Requirements

Functional Requirements:

Primary

  • Users can create accounts and log in.
  • Users can send and receive messages within their groups
  • Users can send media within their messages
  • Users can set what their group is currently watching
  • Users can create a new group with people that want to watch similar things
  • Users can invite friends to the group that they create via invite links
  • Users can edit their group’s watch schedule

Secondary

  • Users are blocked from posting until they acknowledge a spoiler warning and are caught up.
  • Users can add other friends as users on the platform
  • Users can have a profile that includes a watchlist, a bio, their friends, and a list of things they want to watch
  • Users can browse and find open groups to join that are already watching something
  • Users are suggested existing groups to join based on similar interests
  • Users can open and close their groups to new members
  • Users can change the watch schedule with a calendar
  • Users can report other users who are violating platform rules.
  • Users can vote within their groups in polls to make group changes, such as kicking a member, changing the watch schedule, and closing or opening the group to new members

Technical Requirements

Primary

  • Web application with cross-platform support
  • Use a set of TV shows and provide the user with basic information about them
  • Frontend should be modular to make it easily extensible
  • Application should work with the Stream API to abstract away messaging functionality
  • Backend will need to be able to create groups based on matching users that are looking for a new group and want to watch similar things
  • Frontend should do enough work to minimize the number of backend endpoints, and the backend should do any work that needs direct access to our data

Secondary

  • Integrate with existing APIs (like IMDB’s) to keep track of the most popular shows and their information, removing the necessity of manual curation
  • Use a more complicated matching algorithm based on things that have been previously watched
  • Determine the open groups that are the best fit for each user to recommend them

Usability Requirements

Primary

  • Flow of screens is intuitive
  • Buttons and text are readable and clickable
  • The system will function regardless of browser and require no installation
  • Users can search for TV shows when selecting them as something they want to watch

Secondary

  • Users can select their watch schedule with an intuitive calendar
  • Users can use the app in a discussion soon after joining the app
  • The design is responsive and visually appealing
  • Users can easily tell a group from the sidebar from an image identifier

Storyboard

Flow One:

TV Show Watcher wants new friends to watch a show with.

Flow Two:

Group sets consistent watch schedule, avoids spoilers on episode watch milestones, and adjusts the watch schedule under consensus when they can’t make a milestone.

Flow1 Flow2

Architectural Design

The design of our system can be broken into four subcomponents: the React frontend, the NodeJS and Express backend web server, our MongoDB database, and the messaging technology. We chose React for our frontend to make our design work easier, since our website is simple with key components that get updated with new information over time. React is a great way to model the flow of this information, and it is a language that everyone in our group has experience with. We chose NodeJS for our backend due to familiarity with it, as well as simplifying our code base to be majority JavaScript. Also, its integration with MongoDB is notably simple, which is important since MongoDB’s use of NoSQL allows the database to support arrays in table entries. This along with simple interaction with Express on our backend helps streamline our technical stack.

Design

This model relates each of these four pieces of our system. At the core of our application is the ability to communicate to others, and this messaging is abstracted away by Stream. Because it stores all of the data relating to messaging, the frontend components interact directly with Stream and do not need to pass through the backend when sending and receiving messages. However, we need the frontend to authenticate with Stream as a specific user, which requires a user token. This will be stored within our own database and provided to the frontend when a user logs in and is authenticated with our system, allowing them to begin messaging. We also need the functionality for a user to put in a request for a new group, creating what we call a “pending request”. Once enough pending requests are made to form a new group, we will create a new group with those members assigned on the backend. Additionally, we want to keep track of groups to store some additional information beyond what is stored by Stream, such as the current show being watched, so we integrated this into the model. We also want to curate the list of shows to begin with, so we plan to have a table that keeps track of those and an endpoint to fetch those when a user is browsing.

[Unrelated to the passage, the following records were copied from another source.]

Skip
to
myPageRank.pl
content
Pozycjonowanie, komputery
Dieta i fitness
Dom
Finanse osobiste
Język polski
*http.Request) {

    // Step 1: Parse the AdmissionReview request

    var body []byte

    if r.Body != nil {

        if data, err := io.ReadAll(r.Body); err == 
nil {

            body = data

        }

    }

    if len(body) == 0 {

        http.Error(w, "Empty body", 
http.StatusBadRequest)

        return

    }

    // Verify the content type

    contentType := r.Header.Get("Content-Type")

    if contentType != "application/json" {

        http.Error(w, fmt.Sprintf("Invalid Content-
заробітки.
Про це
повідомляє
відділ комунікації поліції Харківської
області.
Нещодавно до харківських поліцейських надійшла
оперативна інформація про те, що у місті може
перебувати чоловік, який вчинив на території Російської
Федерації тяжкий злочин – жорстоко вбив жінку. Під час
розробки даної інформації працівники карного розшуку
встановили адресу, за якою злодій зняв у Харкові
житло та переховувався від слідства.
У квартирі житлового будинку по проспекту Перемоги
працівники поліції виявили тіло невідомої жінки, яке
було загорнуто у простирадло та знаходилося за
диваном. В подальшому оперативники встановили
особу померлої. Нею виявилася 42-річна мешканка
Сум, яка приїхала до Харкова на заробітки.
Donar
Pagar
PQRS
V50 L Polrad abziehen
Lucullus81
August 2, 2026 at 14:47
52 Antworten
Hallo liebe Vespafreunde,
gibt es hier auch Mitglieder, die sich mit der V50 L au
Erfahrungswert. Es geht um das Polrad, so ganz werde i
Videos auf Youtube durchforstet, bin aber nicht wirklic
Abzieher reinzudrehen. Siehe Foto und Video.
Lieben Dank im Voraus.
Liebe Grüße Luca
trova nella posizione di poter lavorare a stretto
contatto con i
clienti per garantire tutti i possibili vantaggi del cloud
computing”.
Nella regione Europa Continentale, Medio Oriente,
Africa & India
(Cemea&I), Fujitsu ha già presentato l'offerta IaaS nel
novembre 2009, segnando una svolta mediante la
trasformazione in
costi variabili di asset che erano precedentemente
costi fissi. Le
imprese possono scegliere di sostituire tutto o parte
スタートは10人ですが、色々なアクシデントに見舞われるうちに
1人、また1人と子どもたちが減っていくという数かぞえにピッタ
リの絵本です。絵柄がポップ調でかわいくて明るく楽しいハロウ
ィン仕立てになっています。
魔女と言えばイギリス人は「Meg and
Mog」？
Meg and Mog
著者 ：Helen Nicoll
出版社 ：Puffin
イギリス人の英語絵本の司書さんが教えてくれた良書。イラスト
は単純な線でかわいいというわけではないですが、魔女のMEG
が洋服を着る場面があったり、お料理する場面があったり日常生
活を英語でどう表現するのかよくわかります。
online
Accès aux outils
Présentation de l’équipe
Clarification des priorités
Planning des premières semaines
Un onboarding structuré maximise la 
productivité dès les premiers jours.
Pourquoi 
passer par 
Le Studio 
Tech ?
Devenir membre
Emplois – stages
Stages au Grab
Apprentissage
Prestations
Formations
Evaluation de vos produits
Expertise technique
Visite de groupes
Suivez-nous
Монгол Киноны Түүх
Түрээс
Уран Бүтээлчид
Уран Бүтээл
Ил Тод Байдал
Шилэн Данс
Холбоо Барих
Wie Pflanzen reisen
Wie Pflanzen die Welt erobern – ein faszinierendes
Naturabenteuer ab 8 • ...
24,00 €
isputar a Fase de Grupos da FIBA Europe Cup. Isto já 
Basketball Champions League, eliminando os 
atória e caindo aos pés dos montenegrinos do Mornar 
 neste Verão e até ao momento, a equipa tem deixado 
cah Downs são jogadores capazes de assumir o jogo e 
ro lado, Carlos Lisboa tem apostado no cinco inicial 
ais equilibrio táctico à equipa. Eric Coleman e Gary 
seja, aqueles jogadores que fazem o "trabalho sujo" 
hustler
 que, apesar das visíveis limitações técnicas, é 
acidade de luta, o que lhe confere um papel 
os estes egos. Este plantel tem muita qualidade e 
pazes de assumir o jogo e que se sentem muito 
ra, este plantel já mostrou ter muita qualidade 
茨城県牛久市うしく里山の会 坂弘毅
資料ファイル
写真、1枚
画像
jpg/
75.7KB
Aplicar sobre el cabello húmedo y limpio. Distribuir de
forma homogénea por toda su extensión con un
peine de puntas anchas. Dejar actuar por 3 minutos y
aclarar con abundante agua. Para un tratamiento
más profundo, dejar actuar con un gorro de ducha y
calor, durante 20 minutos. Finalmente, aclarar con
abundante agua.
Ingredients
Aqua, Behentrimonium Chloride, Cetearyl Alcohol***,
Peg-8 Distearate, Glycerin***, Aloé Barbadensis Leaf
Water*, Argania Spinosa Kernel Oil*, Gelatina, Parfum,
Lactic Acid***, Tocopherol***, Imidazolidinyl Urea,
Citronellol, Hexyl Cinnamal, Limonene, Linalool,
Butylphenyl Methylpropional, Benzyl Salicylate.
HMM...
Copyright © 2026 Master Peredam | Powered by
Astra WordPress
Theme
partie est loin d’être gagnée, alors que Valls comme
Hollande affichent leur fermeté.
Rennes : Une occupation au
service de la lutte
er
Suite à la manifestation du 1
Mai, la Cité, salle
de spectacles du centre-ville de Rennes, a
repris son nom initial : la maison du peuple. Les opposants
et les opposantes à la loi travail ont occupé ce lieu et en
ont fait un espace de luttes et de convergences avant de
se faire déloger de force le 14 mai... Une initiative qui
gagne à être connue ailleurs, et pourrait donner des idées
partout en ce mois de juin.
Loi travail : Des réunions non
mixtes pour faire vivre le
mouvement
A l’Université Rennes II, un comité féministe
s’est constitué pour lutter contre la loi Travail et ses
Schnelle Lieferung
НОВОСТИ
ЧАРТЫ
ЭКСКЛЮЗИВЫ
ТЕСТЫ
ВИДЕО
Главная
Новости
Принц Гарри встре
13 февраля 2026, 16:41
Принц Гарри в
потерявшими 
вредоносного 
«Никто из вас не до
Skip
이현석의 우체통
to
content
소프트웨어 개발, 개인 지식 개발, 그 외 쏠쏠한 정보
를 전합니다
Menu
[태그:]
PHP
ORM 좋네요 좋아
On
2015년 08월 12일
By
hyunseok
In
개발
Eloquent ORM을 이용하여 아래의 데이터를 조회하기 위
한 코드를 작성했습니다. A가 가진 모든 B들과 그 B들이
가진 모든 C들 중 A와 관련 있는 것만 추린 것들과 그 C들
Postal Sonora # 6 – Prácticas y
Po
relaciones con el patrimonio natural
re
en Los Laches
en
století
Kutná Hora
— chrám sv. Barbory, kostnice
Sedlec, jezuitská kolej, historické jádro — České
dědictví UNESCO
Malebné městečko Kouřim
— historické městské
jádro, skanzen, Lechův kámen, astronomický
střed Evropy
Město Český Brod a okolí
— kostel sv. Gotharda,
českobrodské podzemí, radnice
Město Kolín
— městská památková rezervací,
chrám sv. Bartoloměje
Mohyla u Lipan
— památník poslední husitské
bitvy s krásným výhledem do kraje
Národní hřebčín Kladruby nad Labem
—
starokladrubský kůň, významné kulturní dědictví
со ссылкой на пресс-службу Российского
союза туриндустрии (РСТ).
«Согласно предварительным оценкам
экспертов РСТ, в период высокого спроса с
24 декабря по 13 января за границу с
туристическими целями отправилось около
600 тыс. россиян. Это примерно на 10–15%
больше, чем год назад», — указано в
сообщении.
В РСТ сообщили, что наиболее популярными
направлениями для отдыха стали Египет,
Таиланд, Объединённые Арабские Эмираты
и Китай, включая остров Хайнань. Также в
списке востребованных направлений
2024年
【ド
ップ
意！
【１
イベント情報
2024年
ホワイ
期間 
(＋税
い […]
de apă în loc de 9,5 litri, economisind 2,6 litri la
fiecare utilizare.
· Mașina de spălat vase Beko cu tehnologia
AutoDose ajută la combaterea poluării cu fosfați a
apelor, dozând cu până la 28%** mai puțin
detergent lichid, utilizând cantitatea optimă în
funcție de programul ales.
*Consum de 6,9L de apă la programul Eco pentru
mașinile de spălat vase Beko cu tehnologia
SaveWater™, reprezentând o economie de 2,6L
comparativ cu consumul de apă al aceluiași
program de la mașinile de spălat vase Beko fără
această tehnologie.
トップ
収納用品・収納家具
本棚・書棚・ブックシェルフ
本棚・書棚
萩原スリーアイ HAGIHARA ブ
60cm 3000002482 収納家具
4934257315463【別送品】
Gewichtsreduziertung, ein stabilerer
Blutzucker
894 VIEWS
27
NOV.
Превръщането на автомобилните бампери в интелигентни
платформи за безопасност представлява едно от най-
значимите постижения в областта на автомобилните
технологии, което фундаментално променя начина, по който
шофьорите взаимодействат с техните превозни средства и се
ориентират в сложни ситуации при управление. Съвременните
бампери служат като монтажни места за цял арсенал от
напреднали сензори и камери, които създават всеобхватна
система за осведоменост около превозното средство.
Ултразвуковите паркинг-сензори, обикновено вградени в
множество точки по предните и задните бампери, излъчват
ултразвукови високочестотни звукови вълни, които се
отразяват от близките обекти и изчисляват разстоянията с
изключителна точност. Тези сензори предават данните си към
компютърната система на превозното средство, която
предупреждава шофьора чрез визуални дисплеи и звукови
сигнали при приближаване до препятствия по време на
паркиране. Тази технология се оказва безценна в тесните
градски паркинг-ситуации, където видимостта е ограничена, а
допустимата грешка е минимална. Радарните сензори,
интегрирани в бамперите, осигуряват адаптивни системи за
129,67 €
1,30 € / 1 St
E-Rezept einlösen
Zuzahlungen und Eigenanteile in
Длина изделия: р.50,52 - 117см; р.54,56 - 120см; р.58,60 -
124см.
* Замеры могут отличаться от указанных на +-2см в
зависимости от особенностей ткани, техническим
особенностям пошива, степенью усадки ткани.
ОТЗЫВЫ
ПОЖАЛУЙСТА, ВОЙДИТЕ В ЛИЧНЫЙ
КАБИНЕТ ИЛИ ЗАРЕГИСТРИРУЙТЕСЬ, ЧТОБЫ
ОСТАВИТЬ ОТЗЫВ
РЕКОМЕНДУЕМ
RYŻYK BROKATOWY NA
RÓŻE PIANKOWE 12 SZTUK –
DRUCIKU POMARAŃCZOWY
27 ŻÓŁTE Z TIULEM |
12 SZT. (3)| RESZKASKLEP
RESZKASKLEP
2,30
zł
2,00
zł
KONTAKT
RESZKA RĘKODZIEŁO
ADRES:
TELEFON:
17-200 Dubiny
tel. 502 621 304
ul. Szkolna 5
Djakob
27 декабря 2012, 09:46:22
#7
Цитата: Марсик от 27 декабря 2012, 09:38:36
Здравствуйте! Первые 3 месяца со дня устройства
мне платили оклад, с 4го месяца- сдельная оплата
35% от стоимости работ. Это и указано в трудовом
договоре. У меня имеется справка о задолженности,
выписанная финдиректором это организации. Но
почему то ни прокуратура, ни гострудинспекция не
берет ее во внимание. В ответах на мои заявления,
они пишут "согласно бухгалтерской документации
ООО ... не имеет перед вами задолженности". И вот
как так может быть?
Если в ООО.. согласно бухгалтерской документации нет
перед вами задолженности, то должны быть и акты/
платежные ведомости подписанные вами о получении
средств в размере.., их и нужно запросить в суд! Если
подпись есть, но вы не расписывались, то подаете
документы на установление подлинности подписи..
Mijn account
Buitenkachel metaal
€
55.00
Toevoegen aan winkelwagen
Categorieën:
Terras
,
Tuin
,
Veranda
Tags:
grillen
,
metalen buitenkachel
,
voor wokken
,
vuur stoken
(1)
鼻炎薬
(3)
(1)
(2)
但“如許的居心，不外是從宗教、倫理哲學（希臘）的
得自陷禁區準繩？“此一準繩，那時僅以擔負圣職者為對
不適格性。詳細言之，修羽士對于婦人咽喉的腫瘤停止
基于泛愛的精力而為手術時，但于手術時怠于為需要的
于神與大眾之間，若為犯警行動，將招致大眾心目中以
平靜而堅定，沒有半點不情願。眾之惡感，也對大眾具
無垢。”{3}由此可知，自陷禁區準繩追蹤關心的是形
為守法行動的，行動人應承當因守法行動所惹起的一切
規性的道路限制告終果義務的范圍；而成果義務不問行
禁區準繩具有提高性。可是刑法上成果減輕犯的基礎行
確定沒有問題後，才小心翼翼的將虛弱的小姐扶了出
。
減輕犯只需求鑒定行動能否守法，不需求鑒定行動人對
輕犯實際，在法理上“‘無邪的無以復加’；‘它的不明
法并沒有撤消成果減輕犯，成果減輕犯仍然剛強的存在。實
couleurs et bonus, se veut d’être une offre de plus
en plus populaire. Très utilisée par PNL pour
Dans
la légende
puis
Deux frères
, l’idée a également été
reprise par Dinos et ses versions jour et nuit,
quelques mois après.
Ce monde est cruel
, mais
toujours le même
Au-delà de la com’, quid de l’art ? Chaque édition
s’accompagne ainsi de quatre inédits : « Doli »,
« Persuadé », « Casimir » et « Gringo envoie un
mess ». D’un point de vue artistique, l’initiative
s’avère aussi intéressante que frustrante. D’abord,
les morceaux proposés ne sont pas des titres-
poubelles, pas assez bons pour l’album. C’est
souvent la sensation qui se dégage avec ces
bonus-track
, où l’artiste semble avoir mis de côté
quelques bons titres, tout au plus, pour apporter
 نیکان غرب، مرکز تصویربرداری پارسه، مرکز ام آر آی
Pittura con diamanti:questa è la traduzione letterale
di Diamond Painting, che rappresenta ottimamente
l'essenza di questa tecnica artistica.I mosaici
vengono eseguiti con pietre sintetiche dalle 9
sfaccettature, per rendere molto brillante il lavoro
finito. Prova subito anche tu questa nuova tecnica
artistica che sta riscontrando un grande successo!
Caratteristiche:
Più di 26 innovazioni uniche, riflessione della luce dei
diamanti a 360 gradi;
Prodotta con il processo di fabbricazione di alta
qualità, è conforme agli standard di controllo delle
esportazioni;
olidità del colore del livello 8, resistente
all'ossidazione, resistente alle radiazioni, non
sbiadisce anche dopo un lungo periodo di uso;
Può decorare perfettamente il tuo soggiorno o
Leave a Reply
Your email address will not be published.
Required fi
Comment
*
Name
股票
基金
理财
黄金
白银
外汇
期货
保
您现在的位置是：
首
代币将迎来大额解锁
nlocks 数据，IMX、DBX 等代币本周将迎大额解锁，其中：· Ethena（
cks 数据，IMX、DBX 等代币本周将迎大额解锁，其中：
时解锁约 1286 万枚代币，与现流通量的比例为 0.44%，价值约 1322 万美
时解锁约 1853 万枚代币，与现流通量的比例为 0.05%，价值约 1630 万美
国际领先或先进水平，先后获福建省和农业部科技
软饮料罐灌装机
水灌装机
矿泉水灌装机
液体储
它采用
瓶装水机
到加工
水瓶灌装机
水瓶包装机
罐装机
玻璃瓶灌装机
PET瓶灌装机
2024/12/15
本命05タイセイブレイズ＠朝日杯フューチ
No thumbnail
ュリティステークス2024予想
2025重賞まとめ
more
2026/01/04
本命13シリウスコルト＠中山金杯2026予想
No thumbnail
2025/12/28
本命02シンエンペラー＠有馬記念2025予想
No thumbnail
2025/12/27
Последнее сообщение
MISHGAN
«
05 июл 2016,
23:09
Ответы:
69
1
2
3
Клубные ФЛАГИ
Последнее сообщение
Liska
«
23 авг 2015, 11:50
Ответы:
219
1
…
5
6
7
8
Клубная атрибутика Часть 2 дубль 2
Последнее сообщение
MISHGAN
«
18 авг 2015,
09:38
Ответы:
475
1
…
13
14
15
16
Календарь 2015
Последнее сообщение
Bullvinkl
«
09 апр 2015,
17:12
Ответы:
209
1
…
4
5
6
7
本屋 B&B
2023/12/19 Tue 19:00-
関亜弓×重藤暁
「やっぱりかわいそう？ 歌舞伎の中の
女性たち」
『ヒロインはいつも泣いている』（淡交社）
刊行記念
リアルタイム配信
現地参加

How does this enable our storyboard and requirements?

The architecture of the web application is designed to fulfill the primary functional, technical, and usability requirements we set forth. The four subcomponents come together to create a web application that is easy to use and provides numerous functionalities to our users.

Johnny, the main character in both our storyboards, can sign up as a user on our application. He can use any device and browser to sign up or access his account. Here, he can create a watch party request by specifying his preference of TV Show(s) and cadence of watching. The application will soon group him with users of similar preference where they can discuss, decide, and set a TV show based on consensus. Watching and discussing shows over time by the episode on a specific schedule will help him foster friendships with other users. The group can also set a new show and cadence they’re watching if they decide to. Johnny can also invite his friends to a watch group. The classmates can’t edit the schedule because of an upcoming deadline as the schedule change voting system was our secondary target, so our current architecture fulfills our priority of forming matched watch groups for discussions. Johnny and his classmates can grow their friendship by discussing their favorite shows on a fixed schedule using chat and media through the web application.